**The task:**
Print every line of the data exactly as shown.

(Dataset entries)
════════════════

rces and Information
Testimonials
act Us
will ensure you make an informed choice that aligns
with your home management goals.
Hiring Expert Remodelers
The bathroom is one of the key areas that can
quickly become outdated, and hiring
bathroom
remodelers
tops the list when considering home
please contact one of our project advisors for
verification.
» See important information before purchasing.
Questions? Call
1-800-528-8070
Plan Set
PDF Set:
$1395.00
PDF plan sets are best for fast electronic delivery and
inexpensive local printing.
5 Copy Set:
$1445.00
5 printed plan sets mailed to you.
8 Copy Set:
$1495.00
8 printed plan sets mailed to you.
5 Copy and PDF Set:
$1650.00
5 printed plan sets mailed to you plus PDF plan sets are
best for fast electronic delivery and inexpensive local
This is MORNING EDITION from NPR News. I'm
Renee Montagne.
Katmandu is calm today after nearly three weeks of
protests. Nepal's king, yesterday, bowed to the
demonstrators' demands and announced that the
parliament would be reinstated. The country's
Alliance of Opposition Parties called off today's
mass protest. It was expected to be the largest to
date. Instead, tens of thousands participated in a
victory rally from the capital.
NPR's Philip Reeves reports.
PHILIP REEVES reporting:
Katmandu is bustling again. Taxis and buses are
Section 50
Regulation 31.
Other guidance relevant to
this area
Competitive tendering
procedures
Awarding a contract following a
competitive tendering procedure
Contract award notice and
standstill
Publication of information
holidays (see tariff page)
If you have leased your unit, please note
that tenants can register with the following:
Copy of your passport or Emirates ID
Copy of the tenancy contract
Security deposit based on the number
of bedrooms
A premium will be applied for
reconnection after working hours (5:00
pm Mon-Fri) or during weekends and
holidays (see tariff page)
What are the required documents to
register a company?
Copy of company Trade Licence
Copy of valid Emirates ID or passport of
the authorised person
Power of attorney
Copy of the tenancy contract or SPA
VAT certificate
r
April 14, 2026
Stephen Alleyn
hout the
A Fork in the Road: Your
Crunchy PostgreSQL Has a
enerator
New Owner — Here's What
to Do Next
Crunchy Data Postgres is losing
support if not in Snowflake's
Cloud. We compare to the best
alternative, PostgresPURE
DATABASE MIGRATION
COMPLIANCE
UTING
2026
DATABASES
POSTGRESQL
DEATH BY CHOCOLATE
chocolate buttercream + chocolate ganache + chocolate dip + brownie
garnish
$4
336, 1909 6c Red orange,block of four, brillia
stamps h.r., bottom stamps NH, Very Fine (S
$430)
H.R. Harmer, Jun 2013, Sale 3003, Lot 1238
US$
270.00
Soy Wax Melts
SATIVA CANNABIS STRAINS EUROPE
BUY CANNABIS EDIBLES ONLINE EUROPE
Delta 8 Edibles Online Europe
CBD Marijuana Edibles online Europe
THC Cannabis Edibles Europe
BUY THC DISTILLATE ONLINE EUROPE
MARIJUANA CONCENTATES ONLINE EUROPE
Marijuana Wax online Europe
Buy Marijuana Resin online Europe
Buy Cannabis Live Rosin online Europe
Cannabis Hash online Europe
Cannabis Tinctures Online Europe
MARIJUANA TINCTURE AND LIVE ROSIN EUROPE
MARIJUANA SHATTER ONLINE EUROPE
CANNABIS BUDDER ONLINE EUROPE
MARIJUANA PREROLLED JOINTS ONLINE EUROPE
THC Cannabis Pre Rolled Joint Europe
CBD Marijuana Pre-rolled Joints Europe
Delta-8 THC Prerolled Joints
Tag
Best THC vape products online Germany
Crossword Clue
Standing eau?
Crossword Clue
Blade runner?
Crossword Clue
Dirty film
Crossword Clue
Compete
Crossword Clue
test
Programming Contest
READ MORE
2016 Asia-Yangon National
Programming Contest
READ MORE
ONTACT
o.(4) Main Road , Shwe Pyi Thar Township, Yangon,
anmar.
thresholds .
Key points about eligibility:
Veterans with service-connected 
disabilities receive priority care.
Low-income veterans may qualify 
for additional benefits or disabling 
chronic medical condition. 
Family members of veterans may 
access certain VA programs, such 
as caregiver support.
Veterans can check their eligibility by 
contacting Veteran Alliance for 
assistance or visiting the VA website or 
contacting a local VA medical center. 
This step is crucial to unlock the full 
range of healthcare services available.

════════════════

**Exercise answer:**
rces and Information
Testimonials
act Us
will ensure you make an informed choice that aligns
with your home management goals.
Hiring Expert Remodelers
The bathroom is one of the key areas that can
quickly become outdated, and hiring
bathroom
remodelers
tops the list when considering home
please contact one of our project advisors for
verification.
» See important information before purchasing.
Questions? Call
1-800-528-8070
Plan Set
PDF Set:
$1395.00
PDF plan sets are best for fast electronic delivery and
inexpensive local printing.
5 Copy Set:
$1445.00
5 printed plan sets mailed to you.
8 Copy Set:
$1495.00
8 printed plan sets mailed to you.
5 Copy and PDF Set:
$1650.00
5 printed plan sets mailed to you plus PDF plan sets are
best for fast electronic delivery and inexpensive local
This is MORNING EDITION from NPR News. I'm
Renee Montagne.
Katmandu is calm today after nearly three weeks of
protests. Nepal's king, yesterday, bowed to the
demonstrators' demands and announced that the
parliament would be reinstated. The country's
Alliance of Opposition Parties called off today's
mass protest. It was expected to be the largest to
date. Instead, tens of thousands participated in a
victory rally from the capital.
NPR's Philip Reeves reports.
PHILIP REEVES reporting:
Katmandu is bustling again. Taxis and buses are
Section 50
Regulation 31.
Other guidance relevant to
this area
Competitive tendering
procedures
Awarding a contract following a
competitive tendering procedure
Contract award notice and
standstill
Publication of information
holidays (see tariff page)
If you have leased your unit, please note
that tenants can register with the following:
Copy of your passport or Emirates ID
Copy of the tenancy contract
Security deposit based on the number
of bedrooms
A premium will be applied for
reconnection after working hours (5:00
pm Mon-Fri) or during weekends and
holidays (see tariff page)
What are the required documents to
register a company?
Copy of company Trade Licence
Copy of valid Emirates ID or passport of
the authorised person
Power of attorney
Copy of the tenancy contract or SPA
VAT certificate
r
April 14, 2026
Stephen Alleyn
hout the
A Fork in the Road: Your
Crunchy PostgreSQL Has a
enerator
New Owner — Here's What
to Do Next
Crunchy Data Postgres is losing
support if not in Snowflake's
Cloud. We compare to the best
alternative, PostgresPURE
DATABASE MIGRATION
COMPLIANCE
UTING
2026
DATABASES
POSTGRESQL
DEATH BY CHOCOLATE
chocolate buttercream + chocolate ganache + chocolate dip + brownie
garnish
$4
336, 1909 6c Red orange,block of four, brillia
stamps h.r., bottom stamps NH, Very Fine (S
$430)
H.R. Harmer, Jun 2013, Sale 3003, Lot 1238
US$
270.00
Soy Wax Melts
SATIVA CANNABIS STRAINS EUROPE
BUY CANNABIS EDIBLES ONLINE EUROPE
Delta 8 Edibles Online Europe
CBD Marijuana Edibles online Europe
THC Cannabis Edibles Europe
BUY THC DISTILLATE ONLINE EUROPE
MARIJUANA CONCENTATES ONLINE EUROPE
Marijuana Wax online Europe
Buy Marijuana Resin online Europe
Buy Cannabis Live Rosin online Europe
Cannabis Hash online Europe
Cannabis Tinctures Online Europe
MARIJUANA TINCTURE AND LIVE ROSIN EUROPE
MARIJUANA SHATTER ONLINE EUROPE
CANNABIS BUDDER ONLINE EUROPE
MARIJUANA PREROLLED JOINTS ONLINE EUROPE
THC Cannabis Pre Rolled Joint Europe
CBD Marijuana Pre-rolled Joints Europe
Delta-8 THC Prerolled Joints
Tag
Best THC vape products online Germany
Crossword Clue
Standing eau?
Crossword Clue
Blade runner?
Crossword Clue
Dirty film
Crossword Clue
Compete
Crossword Clue
test
Programming Contest
READ MORE
2016 Asia-Yangon National
Programming Contest
READ MORE
ONTACT
o.(4) Main Road , Shwe Pyi Thar Township, Yangon,
anmar.
thresholds .
Key points about eligibility:
Veterans with service-connected 
disabilities receive priority care.
Low-income veterans may qualify 
for additional benefits or disabling 
chronic medical condition. 
Family members of veterans may 
access certain VA programs, such 
as caregiver support.
Veterans can check their eligibility by 
contacting Veteran Alliance for 
assistance or visiting the VA website or 
contacting a local VA medical center. 
This step is crucial to unlock the full 
range of healthcare services available.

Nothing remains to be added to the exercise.